Number of images n to average over is selected as CNN filters can be visualized when we optimize the input image with respect to output of the specific convolution operation. For this example I used a pre-trained VGG Visualizations of layers start with basic color and direction filters at lower levels. As we approach towards the final layer the complexity of the filters also increase. If you employ external techniques like blurring, gradient clipping etc. Another way to visualize CNN layers is to to visualize activations for a specific input on a specific layer and filter.
This was done in  Figure 3. The method is quite similar to guided backpropagation but instead of guiding the signal from the last layer and a specific target, it guides the signal from a specific layer and filter.GitHub is home to over 50 million developers working together to host and review code, manage projects, and build software together.
Work fast with our official CLI. Learn more. If nothing happens, download GitHub Desktop and try again. If nothing happens, download Xcode and try again. If nothing happens, download the GitHub extension for Visual Studio and try again. Visualization of CNN units in higher layers is important for my work, and currently MayI'm not aware of any library with similar capabilities as the two mentioned above written for PyTorch.
Indeed I have some experience with deep visualization toolbox, which only supports Caffe. However, it has very poor support for networks whose input size is not around xx3 standard size for ImageNet dataset, before croppingand indeed I need to visualize networks not having input of such size, such as networks trained on CIFAR, etc.
In addition, it can't support visualization techniques other than "deconvolution". Therefore, eventually, converting PyTorch models to Caffe and then hacking the code of deep visualization toolbox to make it work is probably not worthwhile. Some people have tried doing visualization in TensorFlow. However, TensorFlow has too much boilerplate, and in general I'm not familiar with it.
I believe with the huge amount of boilerplate around TensorFlow, figuring out the usage of existing visualization code on my particular models, adapted to my particular needs, would possibly take more of my time than working on a pure PyTorch solution. It's going to be implemented mainly through forward and backward hooks of torch.

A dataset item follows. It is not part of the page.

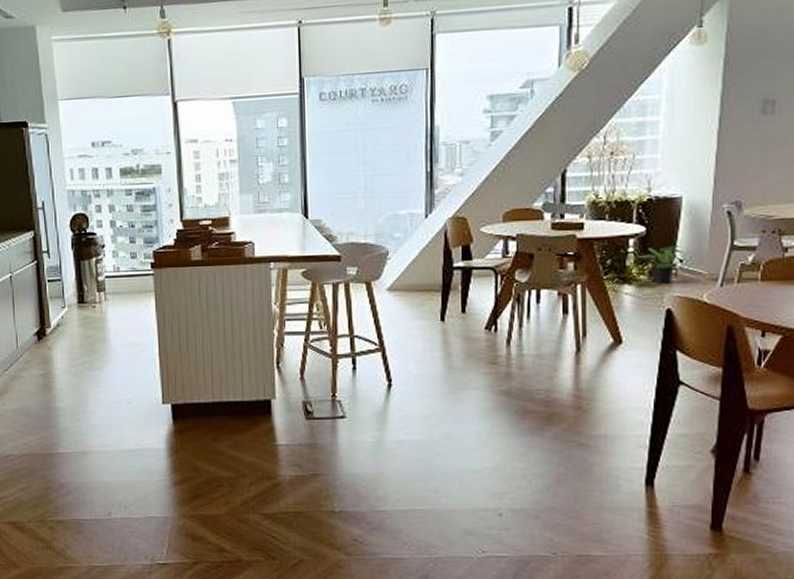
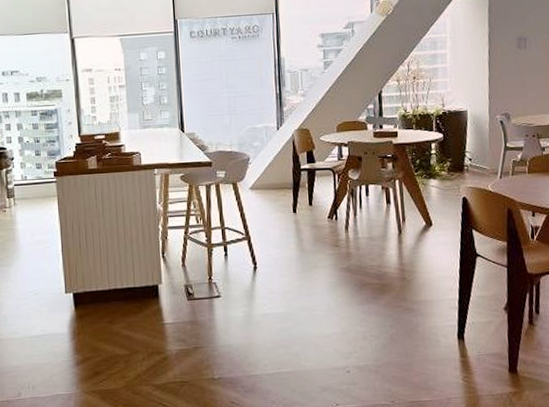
potted plant: present [637,245,681,284] -> none [438,148,469,178]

Since most of visualization techniques focus on fiddling with ReLU layers, this means that as long as your ReLU layers, as well as those layers which contain your interested units are implemented using torch. Modulenot torch. While it's possible to define some modified ReLU layers, as suggested by PyTorch developers, this make break the code, as autograd assumes correct grad computation. We use optional third-party analytics cookies to understand how you use GitHub.
You can always update your selection by clicking Cookie Preferences at the bottom of the page. For more information, see our Privacy Statement. We use essential cookies to perform essential website functions, e. We use analytics cookies to understand how you use our websites so we can make them better, e. Skip to content.